Cory Maye
This morning, I read for the first time about Cory Maye, thanks to a thread at TCF started by NuclearDruid. Upon further search, the tragic events, and subsequent trial, conviction and death sentence of Maye has gone virtually unreported, until Radley Balko discovered Maye’s questionable conviction and began blogging it.
Balko’s blog, the Agitator, contains developing blog reports of accumulated documentation of the case, with links. Stephen Gordon, over at Hammer of Truth, posted contact information for Mississippi governor, Haley Barbour, so people could write him about Maye’s case. Matt Rustler, over at Stop the Bleating, blogs about Balko’s gathering of information, providing sequential links.
Usually it is pretty pointless to contact political critters, however in this case I’m going to make an exception. There appears to be a glut of unanswered questions and shady evidence. With the life of a potentially innocent young father at stake, it is worth a try.
In the bigger picture, this is also the unfolding story of the erosion of American safety. With each fatal police raid, another chapter is written. Claire Wolfe blogged today about Maye and paramilitary police raids. She recently spoke with criminologist Peter B. Kraska, whose research reveals that approximately 40,000 paramilitary police raid occur annually, and that only about 20% of them are to serve arrest warrants. Balko posted today a quote from El Monte police chief, Bill Ankeny, which appeared in the LA Times after the 1999 shooting death of Mario Paz, victim of a paramilitary raid.

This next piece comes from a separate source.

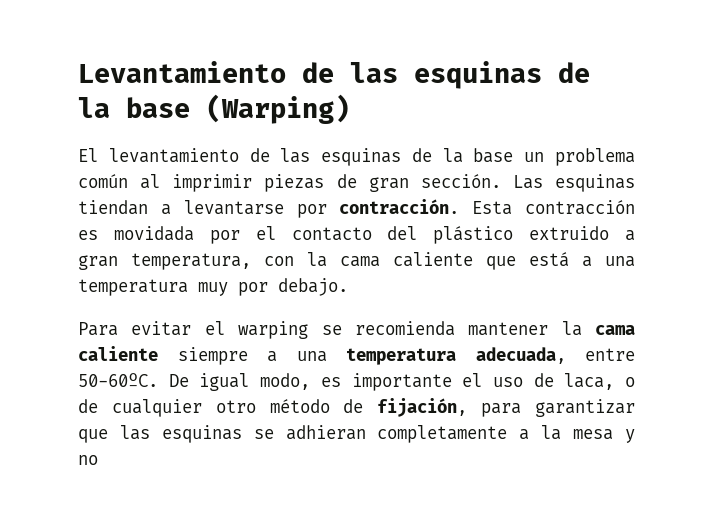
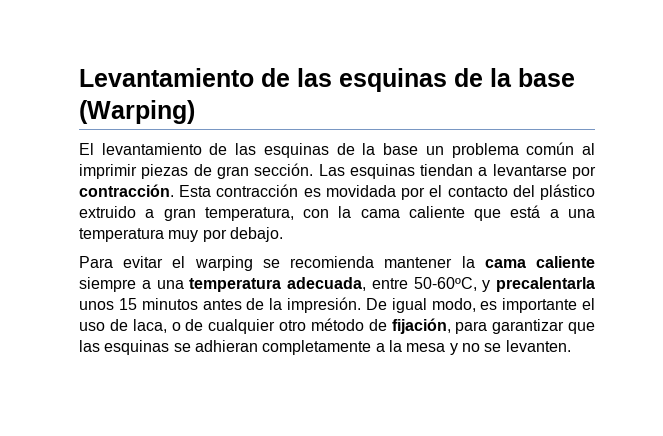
[78,373,158,387] 50-60ºC. -> [413,277,595,292] [79,297,361,313] 50-60ºC, y precalentarla unos 15 minutos antes de la impresión.
(98, 460) none -> [484,340,571,352] se levanten.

"We do bang on the door and make an announcement--'It's the police'--but it kind
of runs together. If you're sitting on the couch, it would be difficult to
get to the door before they knock it down."
Police are conducting raids on innocent Americans, people with no previous criminal records; people of all ages (Paz was 64 years old when shot to death; Maye’s daughter was a year old when their duplex was raided); people who shouldn’t meet death at the hands of those who are supposed to serve and protect them.
We can close our eyes, and our minds, to this problem. We can fool ourselves and say that only bad people, with weak hearts, are affected by the War on Drugs. When it is someone else’s door, someone else’s family, it’s easy to dismiss it from our line of sight. To paraphrase an infamous parable, when they’ve already come for everyone else, who’s going to be there when they come for you? Maybe Joel Miller’s book, Bad Trip: How the War Against Drugs Is Destroying America, is a good place to begin researching this question, although I shall infer the answer. Ignore this problem and no one is going to be there to help you in your time of need; they’ll be incarcerated or dead.
Note: If you choose to write Barbour, or other folks of your choosing, about Maye’s case, please double check any facts you refer to in your letter. Balko noted on his Saturday, Dec. 10 blog entry that there are some misconceptions and conflicting information posted in Blog land. He writes, “I've already seen a few misconceptions start to appear. I think this is in part due to conflicting accounts of the case as given by various media outlets in Prentiss and Hatiesburg, by Maye's first lawyer, by the cops at the scene, and by the prosecution. It's also probably in part due to me putting the first two posts up rather quickly, and perhaps not being quite as clear as I should have been.”Don’t give Barbour any reason to glibly dismiss your letter.